The Biden administration said it has taken sweeping measures to “end homelessness,” by allocating billions to emergency housing vouchers and rental assistance, and increasing the supply of affordable housing. But homelessness experts say it hasn’t been enough to make up for decades of failed policies and under-building of homes. The recent influx of migrants has also worsened the problem, they said, as has the spike in rental costs in the wake of the pandemic.

As a result, housing affordability and homelessness have become especially fraught issues in the run-up to the presidential election. The Supreme Court last month ruled that cities can ban people from sleeping outside in parks, streets and other public spaces, adding to a wave of rules criminalizing homelessness. Donald Trump, the Republican nominee, has vowed to go even further, by forbidding urban camping and creating “tent cities where the homeless can be relocated.”

But advocates on the ground said those rules can often backfire, making it even harder for people to get back on their feet. Instead, policies should focus on boosting rental assistance, revamping local zoning and land-use laws, and building more low-income housing, experts said. There should also be a larger push, they said, to keep people from losing their homes in the first place.

“High rents are the singular factor driving homelessness, so that’s what we need to address,” said Jennifer Friedenbach, executive director of San Francisco’s Coalition on Homelessness. “It’s pretty cost-efficient to give people a subsidy if they’re having trouble affording rent. If you don’t do that, that person becomes homeless and that’s much more expensive and inhumane to solve for, because now they’re also going through all of this extra trauma.”

Homeless workers who spoke to The Post detailed how they keep up appearances to keep their jobs, stashing their stuff in storage, showering at gyms, washing clothes at truck stops and buying movie tickets so they could rest in a dark, air-conditioned room a few hours at a time.

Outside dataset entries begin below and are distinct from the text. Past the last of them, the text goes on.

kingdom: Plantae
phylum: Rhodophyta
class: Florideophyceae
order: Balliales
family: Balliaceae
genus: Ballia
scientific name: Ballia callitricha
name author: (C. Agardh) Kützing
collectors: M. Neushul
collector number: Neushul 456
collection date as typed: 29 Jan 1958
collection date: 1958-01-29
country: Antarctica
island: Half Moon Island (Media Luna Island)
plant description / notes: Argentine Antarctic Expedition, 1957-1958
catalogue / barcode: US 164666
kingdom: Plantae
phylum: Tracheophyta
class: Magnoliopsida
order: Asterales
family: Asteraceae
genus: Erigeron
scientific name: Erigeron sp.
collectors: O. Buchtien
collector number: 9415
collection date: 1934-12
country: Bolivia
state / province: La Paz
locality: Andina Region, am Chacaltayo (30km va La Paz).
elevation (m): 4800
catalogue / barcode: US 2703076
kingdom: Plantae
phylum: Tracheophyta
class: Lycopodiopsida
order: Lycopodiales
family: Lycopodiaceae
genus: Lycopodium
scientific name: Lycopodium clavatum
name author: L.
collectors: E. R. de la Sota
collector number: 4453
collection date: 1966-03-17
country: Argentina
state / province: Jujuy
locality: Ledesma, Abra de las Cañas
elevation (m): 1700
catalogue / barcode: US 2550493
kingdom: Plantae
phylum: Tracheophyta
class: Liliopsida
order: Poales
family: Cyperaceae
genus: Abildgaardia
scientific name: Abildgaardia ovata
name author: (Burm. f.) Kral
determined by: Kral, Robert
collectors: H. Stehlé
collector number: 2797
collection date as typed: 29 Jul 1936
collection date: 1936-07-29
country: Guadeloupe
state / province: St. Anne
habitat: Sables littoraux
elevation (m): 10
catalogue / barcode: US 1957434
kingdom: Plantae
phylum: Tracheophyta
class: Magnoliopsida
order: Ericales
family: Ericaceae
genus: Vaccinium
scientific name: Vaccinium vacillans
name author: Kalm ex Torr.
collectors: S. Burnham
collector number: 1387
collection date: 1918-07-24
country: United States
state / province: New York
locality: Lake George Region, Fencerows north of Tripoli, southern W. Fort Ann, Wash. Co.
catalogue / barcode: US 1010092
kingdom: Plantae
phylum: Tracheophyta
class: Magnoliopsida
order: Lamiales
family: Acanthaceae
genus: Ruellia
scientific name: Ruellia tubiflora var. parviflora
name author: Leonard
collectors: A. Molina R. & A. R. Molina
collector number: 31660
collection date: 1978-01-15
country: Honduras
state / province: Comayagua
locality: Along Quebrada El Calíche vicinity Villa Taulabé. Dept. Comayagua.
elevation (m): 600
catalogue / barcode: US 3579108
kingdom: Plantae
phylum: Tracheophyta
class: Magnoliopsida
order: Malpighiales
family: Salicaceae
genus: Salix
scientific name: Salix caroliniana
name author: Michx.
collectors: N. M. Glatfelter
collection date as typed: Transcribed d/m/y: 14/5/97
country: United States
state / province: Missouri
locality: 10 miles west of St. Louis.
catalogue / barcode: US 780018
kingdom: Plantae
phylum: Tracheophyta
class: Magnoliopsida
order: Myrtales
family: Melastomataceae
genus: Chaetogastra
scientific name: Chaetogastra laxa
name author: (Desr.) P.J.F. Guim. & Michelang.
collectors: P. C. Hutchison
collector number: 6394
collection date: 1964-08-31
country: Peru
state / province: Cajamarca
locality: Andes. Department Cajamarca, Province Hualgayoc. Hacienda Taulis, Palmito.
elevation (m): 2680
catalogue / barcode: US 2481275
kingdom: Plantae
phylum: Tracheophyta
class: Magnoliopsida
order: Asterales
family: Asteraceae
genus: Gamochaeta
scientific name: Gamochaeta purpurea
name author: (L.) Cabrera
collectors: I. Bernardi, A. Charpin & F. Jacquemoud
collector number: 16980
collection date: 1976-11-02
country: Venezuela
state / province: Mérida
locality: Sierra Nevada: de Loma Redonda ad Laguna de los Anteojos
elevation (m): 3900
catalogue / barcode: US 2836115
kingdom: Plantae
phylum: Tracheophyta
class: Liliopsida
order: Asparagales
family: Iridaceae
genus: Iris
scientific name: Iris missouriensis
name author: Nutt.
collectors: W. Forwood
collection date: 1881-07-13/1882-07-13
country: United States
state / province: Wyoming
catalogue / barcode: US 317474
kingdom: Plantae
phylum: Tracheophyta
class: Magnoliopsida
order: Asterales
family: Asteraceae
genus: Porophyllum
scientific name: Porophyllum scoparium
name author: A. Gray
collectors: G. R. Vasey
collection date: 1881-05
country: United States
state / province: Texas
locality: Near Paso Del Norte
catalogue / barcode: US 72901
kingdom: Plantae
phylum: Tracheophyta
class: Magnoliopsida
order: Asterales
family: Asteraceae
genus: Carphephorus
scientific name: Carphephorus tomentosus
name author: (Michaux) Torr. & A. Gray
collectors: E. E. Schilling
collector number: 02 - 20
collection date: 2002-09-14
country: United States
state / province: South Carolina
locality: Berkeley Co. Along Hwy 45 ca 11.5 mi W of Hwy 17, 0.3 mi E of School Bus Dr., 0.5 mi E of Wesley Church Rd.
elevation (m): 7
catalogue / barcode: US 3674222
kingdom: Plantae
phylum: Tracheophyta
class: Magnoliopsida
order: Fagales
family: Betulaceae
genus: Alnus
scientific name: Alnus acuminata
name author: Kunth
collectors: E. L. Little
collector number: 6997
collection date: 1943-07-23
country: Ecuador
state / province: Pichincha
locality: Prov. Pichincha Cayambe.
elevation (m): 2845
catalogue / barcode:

It was imperative, they said, that their workplaces not know about their living situations because they worried about discrimination and job loss.

“If you saw me right now, you would think I was just some college kid with a backpack, walking to McDonald’s,” said Jordan Godlesky, who until recently made $25 an hour managing an ice cream shop in San Leandro, Calif., while sleeping outdoors. “There are so many of us who don’t fit into the box of what you’d think is homeless.”

But it was difficult to sustain, he said. He often left work at 10:30 p.m. — too late to access the area’s homeless shelters — and spent his nights walking around town because he worried for his safety. If he slept at all, it would be during the day, on a park bench. “Finally, the lack of sleep caught up with me,” Godlesky, 26, said. “I wasn’t able to physically handle it anymore.”

After too many absences at work, he lost his job a couple of weeks ago. Since then, he’s been to multiple interviews and is in the final stages for a store manager position at a cookie chain.

The job, which would pay about $28 an hour, would offer a steady paycheck, health insurance and stability. But what Godlesky is looking forward to most, for now, is having a bed to sleep in: The company’s two-week training program comes with free lodging.